O mundo, como ‘sociedade de nações’, parece que ficou mais ‘reacionário’, não no sentido de resistir a mudanças (geralmente conduzidas pela esquerda), mas no de reagir mais do que agir. E como cada reação provoca uma cadeia de reações contrárias, o processo passou a ser não o de construir um modelo de convivência entre homens, nações, ideias e a natureza (e o universo, já que a Terra já não basta para alguns), e sim de negação, e as subsequentes negações de negações. Sabemos o que não queremos (eles sabem o que não querem), seja estar na União Europeia, que mexicanos entrem no país, que a oposição vença as eleições, que a Ucrânia seja independente, que a secularidade prevaleça sobre a religião em política, que o ‘progresso’ seja prejudicado por considerações ecológicas, enfim, NÃO queremos abrir mão do que temos hoje, ou do queremos ter hoje, dane-se o resto. E a reação é tão forte, tão ancorada, que se transforma automaticamente em radicalização, e quem não pensa como eu passa a ser meu inimigo, nós e eles, patriotas e traidores, coxinhas e mortadela, I first, etc. etc. Aonde leva isso, no outro lado do sinal de igualdade da equação? Zero.

Na visão cosmológica, se alguma inteligência extraterrestre estivesse observando o mundo e a humanidade, nesse processo de variação das variáveis, o zero corresponde à autodestruição. Os habitantes de um minúsculo ponto entre bilhões de outros, um momento numa história de milhares de anos comparados a milhões de bilhões de anos de evolução, em vez de acomodar num planeta vulnerável, de recursos limitados, de modo que sua sobrevivência se prolongue na maior parte do tempo de vida desse planeta, que é finito, decidem ser ‘contra’. Contra o que os incomode hoje. Que os prive, não dos confortos de que já usufruem, mas de continuar ampliando a exploração dos recursos da Terra para mais acúmulo de ‘riqueza’, de poder (ou de sensação de poder).

Deixo a questão da equação israelense para outra ocasião. Já temos falado sobre ela, mas as variáveis continuam mudando.

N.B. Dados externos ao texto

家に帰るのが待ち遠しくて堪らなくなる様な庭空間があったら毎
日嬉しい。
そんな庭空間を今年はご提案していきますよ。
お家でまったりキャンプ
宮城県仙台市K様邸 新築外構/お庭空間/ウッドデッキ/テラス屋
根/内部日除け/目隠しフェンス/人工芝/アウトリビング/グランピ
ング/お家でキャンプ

Ainda há tempo de reformular a equação. Reforçar os coeficientes fixos, que expressem nossa vontade do que queremos que seja, e não só nossa oposição ao que não queremos. Mas implica também querer não só o que hoje é vantajoso para nós pessoalmente, para nossa família, nossa nação, nossa geração, mas principalmente o que permita uma existência honrosa, estável, confortável, pacífica, para todos, todas as famílias, todas as espécies, todas as nações, todas as gerações, sempre. Pois se isso valer para todos, com certeza valerá para nós. E se não valer para todos, talvez estejamos entre os perdedores, por mais que pensemos ou pretendamos ser os vencedores.

Que x e y (os corruptos, os radicais, os chauvinistas, os predadores) sejam resolvidos por a, b, e c. (nós).